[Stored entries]
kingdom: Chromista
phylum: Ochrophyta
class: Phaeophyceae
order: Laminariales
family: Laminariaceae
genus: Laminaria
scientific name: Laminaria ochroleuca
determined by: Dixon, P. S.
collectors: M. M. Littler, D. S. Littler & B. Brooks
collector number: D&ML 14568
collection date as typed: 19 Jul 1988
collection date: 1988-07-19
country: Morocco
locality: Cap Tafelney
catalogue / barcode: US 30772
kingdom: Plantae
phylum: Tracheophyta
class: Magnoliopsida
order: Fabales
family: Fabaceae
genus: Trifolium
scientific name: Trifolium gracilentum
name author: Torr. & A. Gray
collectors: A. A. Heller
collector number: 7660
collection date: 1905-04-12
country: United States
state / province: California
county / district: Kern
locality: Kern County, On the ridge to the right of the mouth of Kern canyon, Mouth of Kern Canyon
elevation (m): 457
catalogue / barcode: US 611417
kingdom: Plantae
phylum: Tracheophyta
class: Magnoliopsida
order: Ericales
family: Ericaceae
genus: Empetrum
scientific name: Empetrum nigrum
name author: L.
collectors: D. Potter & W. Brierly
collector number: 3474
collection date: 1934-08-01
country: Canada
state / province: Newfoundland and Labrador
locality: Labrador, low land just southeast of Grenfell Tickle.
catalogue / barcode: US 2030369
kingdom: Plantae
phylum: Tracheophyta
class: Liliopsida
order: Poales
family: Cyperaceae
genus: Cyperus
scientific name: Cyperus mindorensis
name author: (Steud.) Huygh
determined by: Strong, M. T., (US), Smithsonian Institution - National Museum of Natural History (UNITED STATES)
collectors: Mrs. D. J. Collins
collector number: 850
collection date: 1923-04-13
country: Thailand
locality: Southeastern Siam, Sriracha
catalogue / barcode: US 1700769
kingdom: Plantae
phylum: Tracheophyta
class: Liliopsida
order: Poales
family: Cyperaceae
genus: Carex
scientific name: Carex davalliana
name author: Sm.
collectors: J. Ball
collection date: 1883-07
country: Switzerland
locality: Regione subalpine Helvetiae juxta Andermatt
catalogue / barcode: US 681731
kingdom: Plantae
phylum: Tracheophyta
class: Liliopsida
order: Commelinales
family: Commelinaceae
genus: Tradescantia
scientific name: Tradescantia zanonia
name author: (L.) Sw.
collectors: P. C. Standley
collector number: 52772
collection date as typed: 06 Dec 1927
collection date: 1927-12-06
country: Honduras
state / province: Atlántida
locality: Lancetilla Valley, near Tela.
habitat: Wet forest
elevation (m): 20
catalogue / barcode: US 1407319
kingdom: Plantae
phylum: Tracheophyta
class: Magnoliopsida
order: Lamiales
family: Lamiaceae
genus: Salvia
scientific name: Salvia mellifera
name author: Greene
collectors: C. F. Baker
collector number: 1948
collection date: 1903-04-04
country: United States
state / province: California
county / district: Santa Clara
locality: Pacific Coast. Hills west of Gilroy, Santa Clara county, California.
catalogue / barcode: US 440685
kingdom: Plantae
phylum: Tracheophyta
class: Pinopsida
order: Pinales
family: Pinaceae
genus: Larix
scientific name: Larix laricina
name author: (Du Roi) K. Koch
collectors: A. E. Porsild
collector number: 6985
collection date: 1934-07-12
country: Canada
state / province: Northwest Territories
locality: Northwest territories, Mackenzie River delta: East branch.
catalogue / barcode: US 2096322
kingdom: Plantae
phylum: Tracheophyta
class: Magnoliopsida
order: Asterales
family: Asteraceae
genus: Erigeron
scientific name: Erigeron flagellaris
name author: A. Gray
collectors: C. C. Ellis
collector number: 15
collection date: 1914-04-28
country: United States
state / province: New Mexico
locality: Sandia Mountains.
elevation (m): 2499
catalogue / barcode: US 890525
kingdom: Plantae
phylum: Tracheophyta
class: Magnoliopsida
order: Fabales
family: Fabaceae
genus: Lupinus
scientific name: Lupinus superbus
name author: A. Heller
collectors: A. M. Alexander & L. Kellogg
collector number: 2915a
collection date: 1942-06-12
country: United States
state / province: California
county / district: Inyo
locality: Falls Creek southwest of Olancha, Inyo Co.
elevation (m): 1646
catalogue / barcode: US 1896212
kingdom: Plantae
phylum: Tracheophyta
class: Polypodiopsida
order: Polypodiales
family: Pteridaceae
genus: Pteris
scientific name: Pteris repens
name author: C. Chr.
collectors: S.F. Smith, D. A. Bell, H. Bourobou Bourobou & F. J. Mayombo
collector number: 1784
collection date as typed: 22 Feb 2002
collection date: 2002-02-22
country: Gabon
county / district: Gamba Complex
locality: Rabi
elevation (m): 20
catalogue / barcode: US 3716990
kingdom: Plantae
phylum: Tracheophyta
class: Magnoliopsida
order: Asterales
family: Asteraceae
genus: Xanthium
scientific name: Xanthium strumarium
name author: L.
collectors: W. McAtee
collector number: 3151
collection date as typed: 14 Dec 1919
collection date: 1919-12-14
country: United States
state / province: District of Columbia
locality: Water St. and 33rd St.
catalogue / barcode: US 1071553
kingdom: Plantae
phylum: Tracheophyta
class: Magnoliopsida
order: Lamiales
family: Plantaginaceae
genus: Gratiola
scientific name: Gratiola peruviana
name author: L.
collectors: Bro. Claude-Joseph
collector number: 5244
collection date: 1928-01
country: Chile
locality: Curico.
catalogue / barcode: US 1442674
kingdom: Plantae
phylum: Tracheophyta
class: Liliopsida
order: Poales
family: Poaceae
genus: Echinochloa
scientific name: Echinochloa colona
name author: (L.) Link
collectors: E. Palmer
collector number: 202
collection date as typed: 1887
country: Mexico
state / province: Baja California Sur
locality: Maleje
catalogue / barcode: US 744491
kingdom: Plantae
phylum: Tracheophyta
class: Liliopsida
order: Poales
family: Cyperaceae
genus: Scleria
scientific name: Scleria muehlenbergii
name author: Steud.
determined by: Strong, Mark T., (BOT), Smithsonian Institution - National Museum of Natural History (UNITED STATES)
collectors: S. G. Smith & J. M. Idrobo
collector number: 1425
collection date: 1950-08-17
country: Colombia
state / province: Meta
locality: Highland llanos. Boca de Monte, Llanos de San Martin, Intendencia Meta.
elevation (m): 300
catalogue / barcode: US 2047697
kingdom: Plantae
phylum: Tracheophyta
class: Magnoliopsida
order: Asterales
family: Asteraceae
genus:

● **Exercise objective**: Copy out the listing above again with "locality" replaced by "site" everywhere it occurs, changing nothing else.

● **Answer to the problem**:
kingdom: Chromista
phylum: Ochrophyta
class: Phaeophyceae
order: Laminariales
family: Laminariaceae
genus: Laminaria
scientific name: Laminaria ochroleuca
determined by: Dixon, P. S.
collectors: M. M. Littler, D. S. Littler & B. Brooks
collector number: D&ML 14568
collection date as typed: 19 Jul 1988
collection date: 1988-07-19
country: Morocco
site: Cap Tafelney
catalogue / barcode: US 30772
kingdom: Plantae
phylum: Tracheophyta
class: Magnoliopsida
order: Fabales
family: Fabaceae
genus: Trifolium
scientific name: Trifolium gracilentum
name author: Torr. & A. Gray
collectors: A. A. Heller
collector number: 7660
collection date: 1905-04-12
country: United States
state / province: California
county / district: Kern
site: Kern County, On the ridge to the right of the mouth of Kern canyon, Mouth of Kern Canyon
elevation (m): 457
catalogue / barcode: US 611417
kingdom: Plantae
phylum: Tracheophyta
class: Magnoliopsida
order: Ericales
family: Ericaceae
genus: Empetrum
scientific name: Empetrum nigrum
name author: L.
collectors: D. Potter & W. Brierly
collector number: 3474
collection date: 1934-08-01
country: Canada
state / province: Newfoundland and Labrador
site: Labrador, low land just southeast of Grenfell Tickle.
catalogue / barcode: US 2030369
kingdom: Plantae
phylum: Tracheophyta
class: Liliopsida
order: Poales
family: Cyperaceae
genus: Cyperus
scientific name: Cyperus mindorensis
name author: (Steud.) Huygh
determined by: Strong, M. T., (US), Smithsonian Institution - National Museum of Natural History (UNITED STATES)
collectors: Mrs. D. J. Collins
collector number: 850
collection date: 1923-04-13
country: Thailand
site: Southeastern Siam, Sriracha
catalogue / barcode: US 1700769
kingdom: Plantae
phylum: Tracheophyta
class: Liliopsida
order: Poales
family: Cyperaceae
genus: Carex
scientific name: Carex davalliana
name author: Sm.
collectors: J. Ball
collection date: 1883-07
country: Switzerland
site: Regione subalpine Helvetiae juxta Andermatt
catalogue / barcode: US 681731
kingdom: Plantae
phylum: Tracheophyta
class: Liliopsida
order: Commelinales
family: Commelinaceae
genus: Tradescantia
scientific name: Tradescantia zanonia
name author: (L.) Sw.
collectors: P. C. Standley
collector number: 52772
collection date as typed: 06 Dec 1927
collection date: 1927-12-06
country: Honduras
state / province: Atlántida
site: Lancetilla Valley, near Tela.
habitat: Wet forest
elevation (m): 20
catalogue / barcode: US 1407319
kingdom: Plantae
phylum: Tracheophyta
class: Magnoliopsida
order: Lamiales
family: Lamiaceae
genus: Salvia
scientific name: Salvia mellifera
name author: Greene
collectors: C. F. Baker
collector number: 1948
collection date: 1903-04-04
country: United States
state / province: California
county / district: Santa Clara
site: Pacific Coast. Hills west of Gilroy, Santa Clara county, California.
catalogue / barcode: US 440685
kingdom: Plantae
phylum: Tracheophyta
class: Pinopsida
order: Pinales
family: Pinaceae
genus: Larix
scientific name: Larix laricina
name author: (Du Roi) K. Koch
collectors: A. E. Porsild
collector number: 6985
collection date: 1934-07-12
country: Canada
state / province: Northwest Territories
site: Northwest territories, Mackenzie River delta: East branch.
catalogue / barcode: US 2096322
kingdom: Plantae
phylum: Tracheophyta
class: Magnoliopsida
order: Asterales
family: Asteraceae
genus: Erigeron
scientific name: Erigeron flagellaris
name author: A. Gray
collectors: C. C. Ellis
collector number: 15
collection date: 1914-04-28
country: United States
state / province: New Mexico
site: Sandia Mountains.
elevation (m): 2499
catalogue / barcode: US 890525
kingdom: Plantae
phylum: Tracheophyta
class: Magnoliopsida
order: Fabales
family: Fabaceae
genus: Lupinus
scientific name: Lupinus superbus
name author: A. Heller
collectors: A. M. Alexander & L. Kellogg
collector number: 2915a
collection date: 1942-06-12
country: United States
state / province: California
county / district: Inyo
site: Falls Creek southwest of Olancha, Inyo Co.
elevation (m): 1646
catalogue / barcode: US 1896212
kingdom: Plantae
phylum: Tracheophyta
class: Polypodiopsida
order: Polypodiales
family: Pteridaceae
genus: Pteris
scientific name: Pteris repens
name author: C. Chr.
collectors: S.F. Smith, D. A. Bell, H. Bourobou Bourobou & F. J. Mayombo
collector number: 1784
collection date as typed: 22 Feb 2002
collection date: 2002-02-22
country: Gabon
county / district: Gamba Complex
site: Rabi
elevation (m): 20
catalogue / barcode: US 3716990
kingdom: Plantae
phylum: Tracheophyta
class: Magnoliopsida
order: Asterales
family: Asteraceae
genus: Xanthium
scientific name: Xanthium strumarium
name author: L.
collectors: W. McAtee
collector number: 3151
collection date as typed: 14 Dec 1919
collection date: 1919-12-14
country: United States
state / province: District of Columbia
site: Water St. and 33rd St.
catalogue / barcode: US 1071553
kingdom: Plantae
phylum: Tracheophyta
class: Magnoliopsida
order: Lamiales
family: Plantaginaceae
genus: Gratiola
scientific name: Gratiola peruviana
name author: L.
collectors: Bro. Claude-Joseph
collector number: 5244
collection date: 1928-01
country: Chile
site: Curico.
catalogue / barcode: US 1442674
kingdom: Plantae
phylum: Tracheophyta
class: Liliopsida
order: Poales
family: Poaceae
genus: Echinochloa
scientific name: Echinochloa colona
name author: (L.) Link
collectors: E. Palmer
collector number: 202
collection date as typed: 1887
country: Mexico
state / province: Baja California Sur
site: Maleje
catalogue / barcode: US 744491
kingdom: Plantae
phylum: Tracheophyta
class: Liliopsida
order: Poales
family: Cyperaceae
genus: Scleria
scientific name: Scleria muehlenbergii
name author: Steud.
determined by: Strong, Mark T., (BOT), Smithsonian Institution - National Museum of Natural History (UNITED STATES)
collectors: S. G. Smith & J. M. Idrobo
collector number: 1425
collection date: 1950-08-17
country: Colombia
state / province: Meta
site: Highland llanos. Boca de Monte, Llanos de San Martin, Intendencia Meta.
elevation (m): 300
catalogue / barcode: US 2047697
kingdom: Plantae
phylum: Tracheophyta
class: Magnoliopsida
order: Asterales
family: Asteraceae
genus:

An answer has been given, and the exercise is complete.